Es wäre in jedem Fall sehr viel teurer und gefährlicher, dies später zu stoppen, als die jetzigen Bemühungen, es nicht weitergehen zu lassen. Am Ende des 20. Jahrhunderts, nach zwei Weltkriegen und einem kalten Krieg, haben unsere Verbündeten und wir die Chance, unseren Kindern ein friedliches, freies und stabiles Europa zu hinterlassen. Aber wir müssen, wir müssen jetzt handeln, um dies zu erreichen, denn wenn der Balkan erneut Schauplatz brutaler Kämpfe und einer Massenflucht wird, wird dieses Ziel unmöglich zu erreichen sein.

Mit unsern Verbündeten haben wir Diplomatie und militärischen Druck genutzt, um den Krieg in Bosnien zu beenden. Die jetzigen Probleme im benachbarten Kosovo setzen die Menschen in der Region erneut einem Risiko aus. Unsere Nato-Verbündeten unterstützen die Aktion einstimmig. Die USA müssen mit ihnen standhaft bleiben und gegen ethnische Gewalt und Grausamkeit eintreten.

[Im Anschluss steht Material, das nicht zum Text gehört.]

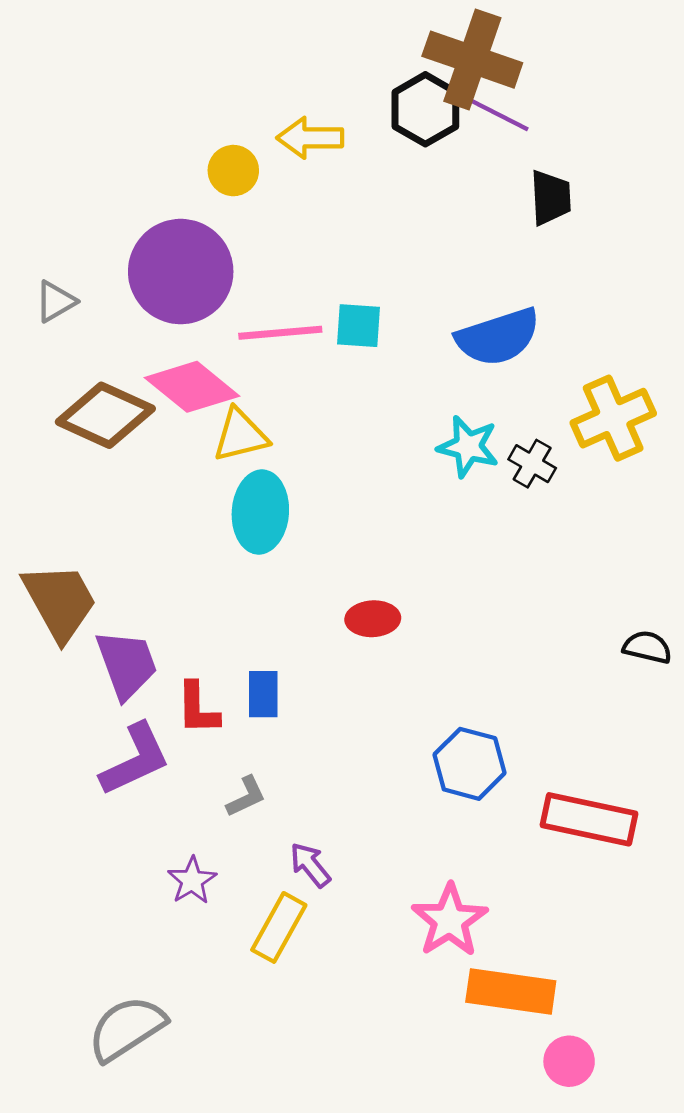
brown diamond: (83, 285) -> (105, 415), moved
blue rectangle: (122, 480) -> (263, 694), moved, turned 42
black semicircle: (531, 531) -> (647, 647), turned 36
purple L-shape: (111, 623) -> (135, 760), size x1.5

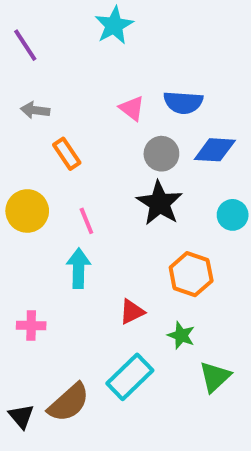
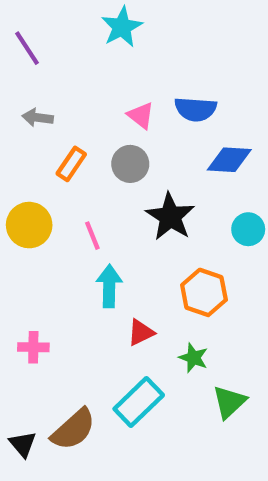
orange rectangle: (67, 154) -> (71, 164), turned 68
gray circle: (161, 154) -> (130, 164), moved
cyan arrow: (79, 268) -> (109, 286), moved

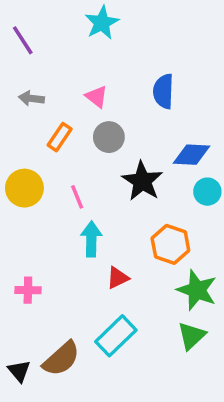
blue semicircle: (196, 109) -> (163, 91), turned 88
pink triangle: (141, 115) -> (97, 97), moved
blue diamond: (229, 160) -> (192, 155), moved
green star: (193, 358) -> (197, 290), moved, size x1.6

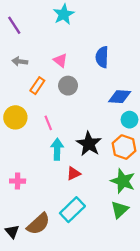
black star: (142, 181) -> (89, 144), moved
orange hexagon: (170, 244) -> (124, 147), moved

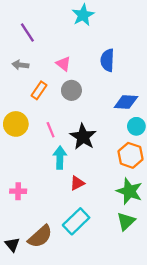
cyan star: (64, 14) -> (83, 15), moved
purple line: (14, 25) -> (27, 32), moved
black star: (89, 144) -> (83, 137), moved

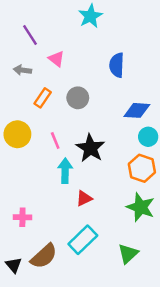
pink triangle: (63, 64) -> (56, 59), moved
pink cross: (18, 191) -> (22, 217), moved
green triangle: (126, 221) -> (128, 254), moved

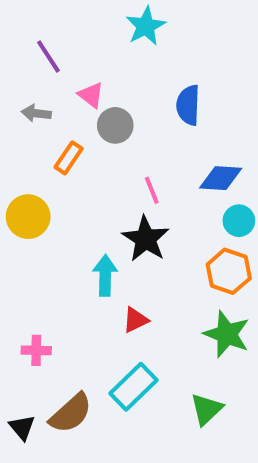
gray circle: (78, 98) -> (115, 125), moved
pink line: (55, 141) -> (152, 190), moved

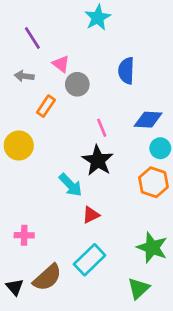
cyan arrow: (105, 275) -> (70, 185), turned 135
green star: (227, 334) -> (152, 248), moved
green triangle: (206, 409) -> (139, 288), moved

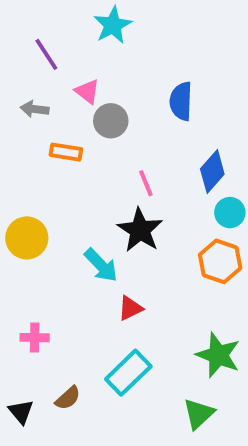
cyan star: (98, 18) -> (113, 25), moved
orange rectangle: (46, 106) -> (66, 152), turned 65
blue diamond: (148, 120) -> (212, 172), turned -52
yellow circle: (19, 145) -> (27, 238), moved
brown semicircle: (47, 277) -> (68, 398), size x0.6

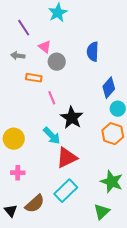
pink line: (146, 183) -> (52, 98), moved
yellow circle: (27, 238) -> (14, 139), moved
red triangle: (130, 308) -> (67, 158), size x1.6
brown semicircle: (68, 398) -> (35, 204), size x1.5

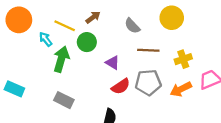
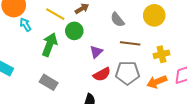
cyan arrow: (46, 39) -> (25, 25), moved
purple triangle: (113, 63) -> (96, 52), turned 40

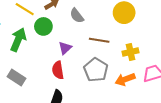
gray semicircle: (117, 20) -> (77, 16), moved
gray pentagon: (127, 73) -> (96, 70), turned 30
red semicircle: (102, 74) -> (58, 70), moved, turned 108

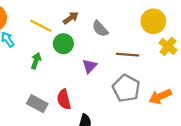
green arrow: (18, 40) -> (36, 61), size x0.6
yellow cross: (130, 52) -> (168, 46), moved, turned -35
red semicircle: (58, 70) -> (64, 99), moved

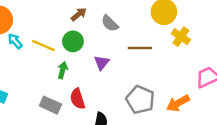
yellow line: (41, 26) -> (43, 46), moved
green arrow: (36, 61) -> (63, 70), moved
gray pentagon: (126, 88) -> (140, 100), moved
orange arrow: (160, 97) -> (178, 103), moved

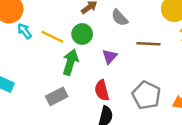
green arrow: (63, 70) -> (70, 62), size x1.5
red semicircle: (77, 99) -> (102, 90), moved
gray rectangle: (50, 105) -> (57, 96), turned -54

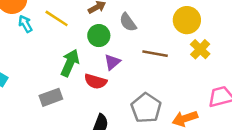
green circle: (82, 34) -> (99, 36), moved
yellow line: (52, 37) -> (57, 18), moved
red semicircle: (102, 90) -> (96, 81), moved, turned -66

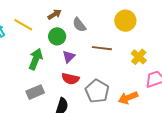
yellow cross: (200, 49) -> (139, 57), moved
red semicircle: (96, 81) -> (70, 79), moved
gray rectangle: (51, 97) -> (35, 92), moved

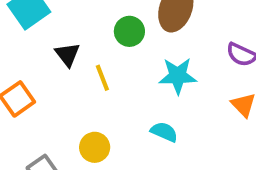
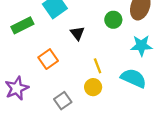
yellow line: (102, 78) -> (98, 66), moved
cyan semicircle: (164, 132) -> (134, 78), size x1.6

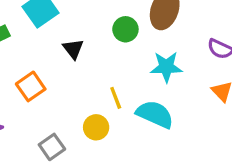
yellow line: (98, 66) -> (116, 98), moved

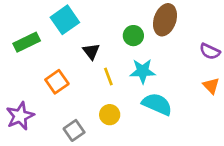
cyan star: (166, 67) -> (143, 71), moved
yellow line: (116, 98) -> (108, 76), moved

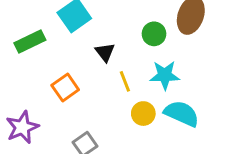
yellow circle: (110, 115) -> (143, 114), moved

Unser Bündnis ist sich einig.

Und ich bin besonders dankbar für die Unterstützung, die wir im Kongreß erhalten haben von beiden Parteien. Ich werde in engem Kontakt mit dem Kongreß bleiben - ich habe mit den führenden Politikern heute gesprochen - und in engem Kontakt mit unsern Freunden und Verbündeten überall auf der Welt. Und ich werde später mehr dazu zu sagen haben. Danke.»